** TEXT SHOWN follows **
But hey maybe I'll have some fun, I'll lie to userspace, hardcode userspace offset
to 0x40000000, always force domain to be different and see what breaks.

My guess is absolutely nothing, except it might expose some bugs where we forgot annotation..

~Maarten
Thomas Hellstrom Sept. 24, 2013, 10:33 a.m. UTC | #8
On 09/24/2013 12:11 PM, Maarten Lankhorst wrote:
> Op 24-09-13 11:36, Daniel Vetter schreef:
>> On Tue, Sep 24, 2013 at 11:03:37AM +0200, Thomas Hellstrom wrote:
>>> On 09/24/2013 09:34 AM, Maarten Lankhorst wrote:
>>>> Op 24-09-13 09:22, Thomas Hellstrom schreef:
>>>>> On 09/23/2013 05:33 PM, Maarten Lankhorst wrote:
>>>>>> Hey,
>>>>>>
>>>>>> Op 13-09-13 11:00, Peter Zijlstra schreef:
>>>>>>> On Fri, Sep 13, 2013 at 10:41:54AM +0200, Daniel Vetter wrote:
>>>>>>>> On Fri, Sep 13, 2013 at 10:29 AM, Peter Zijlstra <peterz@infradead.org> wrote:
>>>>>>>>> On Fri, Sep 13, 2013 at 09:46:03AM +0200, Thomas Hellstrom wrote:
>>>>>>>>>>>> if (!bo_tryreserve()) {
>>>>>>>>>>>>       up_read mmap_sem(); // Release the mmap_sem to avoid deadlocks.
>>>>>>>>>>>>       bo_reserve();               // Wait for the BO to become available (interruptible)
>>>>>>>>>>>>       bo_unreserve();           // Where is bo_wait_unreserved() when we need it, Maarten :P
>>>>>>>>>>>>       return VM_FAULT_RETRY; // Go ahead and retry the VMA walk, after regrabbing
>>>>>>>>>>>> }
>>>>>>>>>> Anyway, could you describe what is wrong, with the above solution, because
>>>>>>>>>> it seems perfectly legal to me.
>>>>>>>>> Luckily the rule of law doesn't have anything to do with this stuff --
>>>>>>>>> at least I sincerely hope so.
>>>>>>>>>
>>>>>>>>> The thing that's wrong with that pattern is that its still not
>>>>>>>>> deterministic - although its a lot better than the pure trylock. Because
>>>>>>>>> you have to release and re-acquire with the trylock another user might
>>>>>>>>> have gotten in again. Its utterly prone to starvation.
** End of TEXT SHOWN **
_WORK TASK_
Repeat the kernel locking discussion word for word, everything from "But hey maybe" down to "see what breaks.".
** PROVIDED DATA follows **
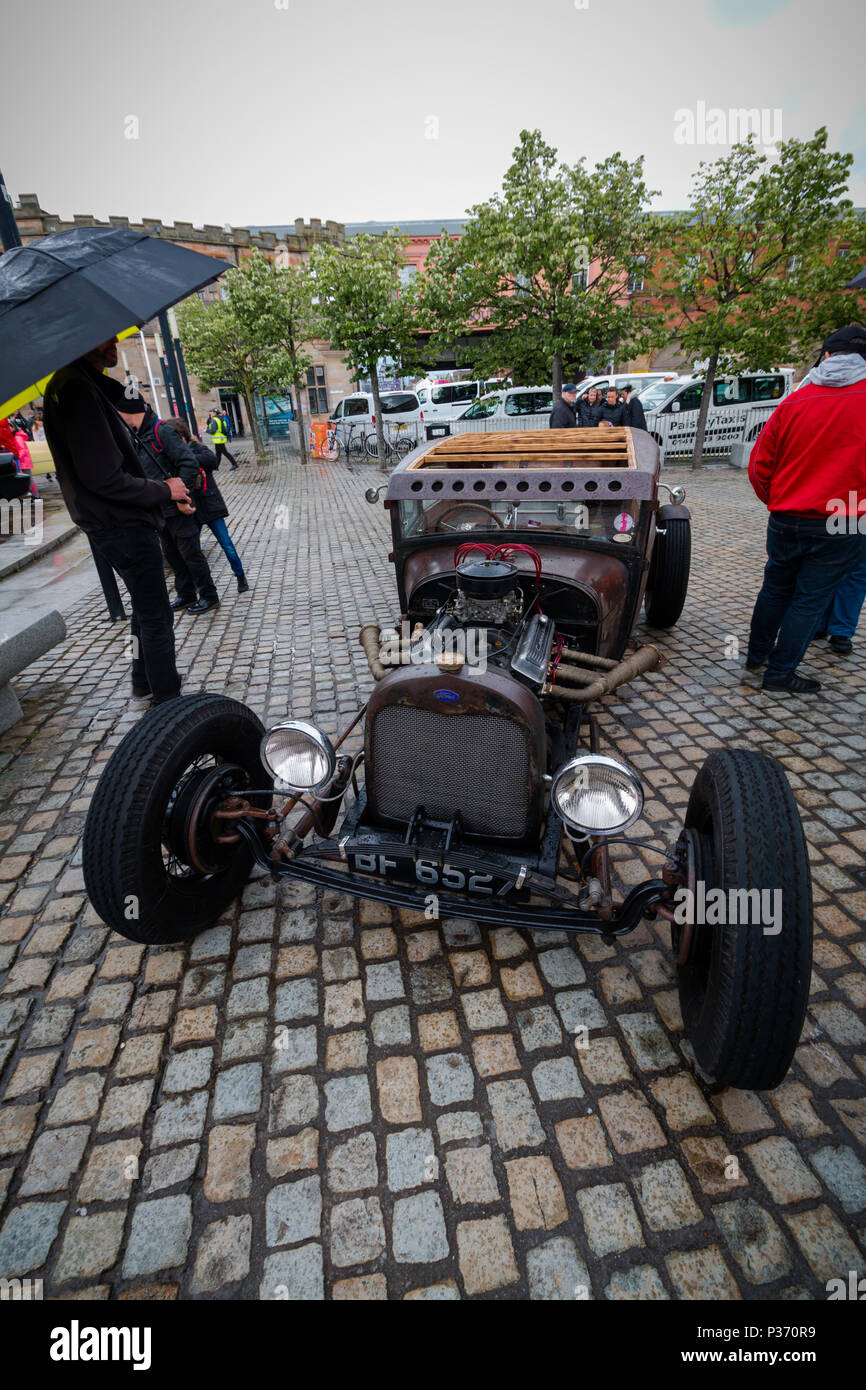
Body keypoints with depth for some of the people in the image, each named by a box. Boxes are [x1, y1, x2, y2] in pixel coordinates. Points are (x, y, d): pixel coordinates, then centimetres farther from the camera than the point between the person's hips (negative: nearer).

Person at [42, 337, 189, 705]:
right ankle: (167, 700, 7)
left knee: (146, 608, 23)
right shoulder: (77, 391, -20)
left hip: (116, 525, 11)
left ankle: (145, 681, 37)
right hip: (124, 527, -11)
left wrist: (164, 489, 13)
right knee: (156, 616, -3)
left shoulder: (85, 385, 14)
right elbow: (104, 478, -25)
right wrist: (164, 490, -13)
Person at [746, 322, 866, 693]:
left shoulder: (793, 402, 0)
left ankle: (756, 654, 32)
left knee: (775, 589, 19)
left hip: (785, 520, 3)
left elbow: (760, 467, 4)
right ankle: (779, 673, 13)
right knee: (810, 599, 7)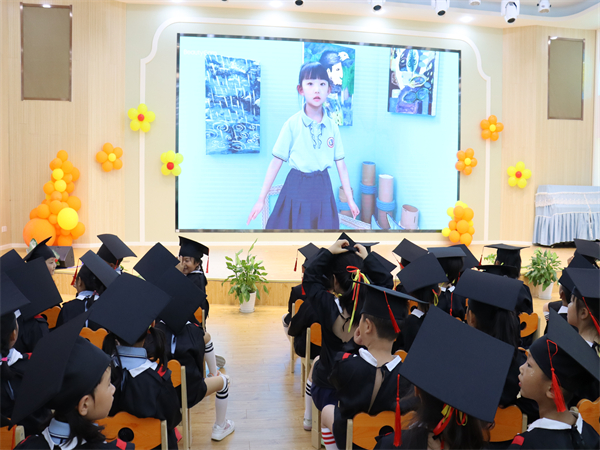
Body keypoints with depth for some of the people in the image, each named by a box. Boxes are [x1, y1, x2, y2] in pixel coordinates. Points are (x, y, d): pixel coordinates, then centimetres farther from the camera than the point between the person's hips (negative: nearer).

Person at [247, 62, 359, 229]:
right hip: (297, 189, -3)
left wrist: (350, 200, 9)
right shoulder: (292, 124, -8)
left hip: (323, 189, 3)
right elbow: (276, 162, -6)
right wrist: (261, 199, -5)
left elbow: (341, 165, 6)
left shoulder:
** End of PROVIDED DATA **
_YOUR RESPONSE_
But hey maybe I'll have some fun, I'll lie to userspace, hardcode userspace offset
to 0x40000000, always force domain to be different and see what breaks.